We knew Billy Tserenbat wouldn’t be out of the sushi game for long. He founded Sushi Fix in Wayzata before selling, launched a high-end sushi burrito food truck Bibuta, and now he’s back. Billy Sushi may be his greatest achievement.
He’s bringing in the highest quality fish I’ve seen in a Twin Cities restaurant, and you can taste the freshness. The salmon is richer, the bluefin tuna meatier, and the yellow tail feels silkier. If you think all raw fish tastes alike, you’re in for a treat. This sushi is sliced perfectly, it’s more flavorful than most, it’s dressed with just enough sauce and hit with just enough salt. You won’t need wasabi or soy or anything you typically put on your sushi.
His rolls are over-the-top both in size and in variety of flavors. You’ll see lots of familiar favorites from Sushi Fix, including rolls inspired by customers, like the George Clooney: the mix of crunch and spice with snow crab and shrimp tempura was a joy.
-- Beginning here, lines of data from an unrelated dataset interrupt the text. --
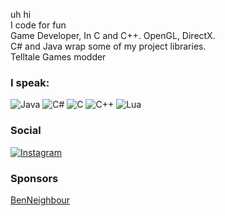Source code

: uh hi<br/>
I code for fun<br/>
Game Developer, In C and C++. OpenGL, DirectX.<br/>
C# and Java wrap some of my project libraries.<br/>
Telltale Games modder<br/>


### I speak:

![Java](https://img.shields.io/badge/Java-ED8B00?style=for-the-badge&logo=java&logoColor=white)
![C#](https://img.shields.io/badge/C%23-239120?style=for-the-badge&logo=c-sharp&logoColor=white)
![C](https://img.shields.io/badge/C-00599C?style=for-the-badge&logo=c&logoColor=white)
![C++](https://img.shields.io/badge/C%2B%2B-00599C?style=for-the-badge&logo=c%2B%2B&logoColor=white)
![Lua](https://img.shields.io/badge/Lua-2C2D72?style=for-the-badge&logo=lua&logoColor=white)

### Social

[![Instagram](https://img.shields.io/badge/Instagram-E4405F?style=for-the-badge&logo=instagram&logoColor=white)](https://www.instagram.com/lucas.ss.05/)

### Sponsors

[BenNeighbour](https://www.github.com/BenNeighbour)
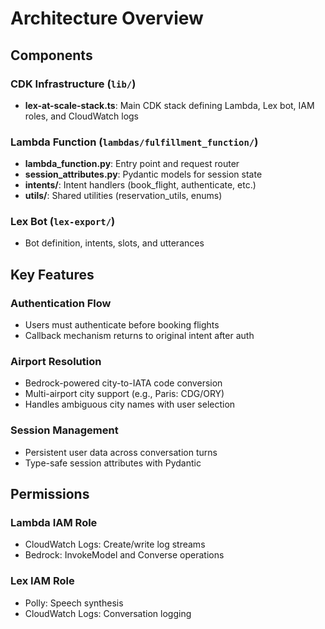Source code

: # Architecture Overview

## Components

### CDK Infrastructure (`lib/`)
- **lex-at-scale-stack.ts**: Main CDK stack defining Lambda, Lex bot, IAM roles, and CloudWatch logs

### Lambda Function (`lambdas/fulfillment_function/`)
- **lambda_function.py**: Entry point and request router
- **session_attributes.py**: Pydantic models for session state
- **intents/**: Intent handlers (book_flight, authenticate, etc.)
- **utils/**: Shared utilities (reservation_utils, enums)

### Lex Bot (`lex-export/`)
- Bot definition, intents, slots, and utterances

## Key Features

### Authentication Flow
- Users must authenticate before booking flights
- Callback mechanism returns to original intent after auth

### Airport Resolution
- Bedrock-powered city-to-IATA code conversion
- Multi-airport city support (e.g., Paris: CDG/ORY)
- Handles ambiguous city names with user selection

### Session Management
- Persistent user data across conversation turns
- Type-safe session attributes with Pydantic

## Permissions

### Lambda IAM Role
- CloudWatch Logs: Create/write log streams
- Bedrock: InvokeModel and Converse operations

### Lex IAM Role
- Polly: Speech synthesis
- CloudWatch Logs: Conversation logging
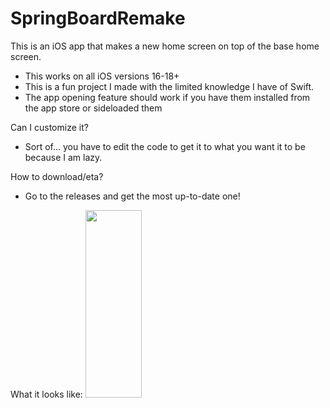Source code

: # SpringBoardRemake

This is an iOS app that makes a new home screen on top of the base home screen.
 - This works on all iOS versions 16-18+
 - This is a fun project I made with the limited knowledge I have of Swift.
 - The app opening feature should work if you have them installed from the app store or sideloaded them

Can I customize it?
 - Sort of... you have to edit the code to get it to what you want it to be because I am lazy.

How to download/eta?
 - Go to the releases and get the most up-to-date one!

What it looks like:
<img src="https://github.com/user-attachments/assets/6013a031-08f5-405d-892b-f858f7b11ced" width="90" height="300">
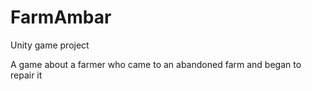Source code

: # FarmAmbar
Unity game project

A game about a farmer who came to an abandoned farm and began to repair it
The Lefty’s spicy salmon with a Triple-P sauce with chili, habanero, and jalapeño will not quite blow your face off with spice, but it’ll come close. It’s the rice that makes it special: most sushi rice in Minnesota is made with a lot of sugar. Taste carefully – and the dominant flavor will be sweet. Billy’s sushi is very nicely balanced: frankly it’s still a little sweeter than I prefer, but I get that our palates here have been trained to lean a little more sugary. I can taste the care that goes into this rice, the repeated rinsings to get the starch content under control, the slow cooking, the delicate flavors to create a really great sushi rice.
But the best experience is to sit at the sushi bar: that’s where you get the true dose of personality from Billy. He is a force of nature: huge laugh, huge smile, and he loves to tell stories. It’s also a place where you can go for an omakase experience – chef’s choice. And that is always the best way to eat at a top sushi restaurant.
I do want to warn you, while Billy Sushi was following all of the COVID-19 recommendations on our visit, if you are a more cautious diner there is no outdoor seating, and on the spectrum of COVID-caution I would not characterize them as going above and beyond, if that makes sense.
There’s more than sushi too – Billy’s bringing in top grade Japanese A5 Wagyu beef (just look at the marbling on that bad boy!). He’s slicing them beautifully, and serving up a sort of steak-sushi.
If we weren’t in COVID-times, the bar at BillySushi is a place I’d love to hang out. Tremendous sake selection – ranging from everyday drinkeres like Blue Hue and Onikoroski Demon Slayer, to bottles you don’t see around here that often like Harushika Shizuku Spring Deer from Junmai, or Ishioka Mighty Peak.
The cocktails are top notch: all use Japanese spirits including Haku rice vodka, Roku gin, Toki whiskey. I, for one, am glad Billy and the party is back, and as he hits his stride and the flights open up allowing more international fish to come directly to Minnesota, I know this North Loop hot spot is going to get even hotter. Kampai!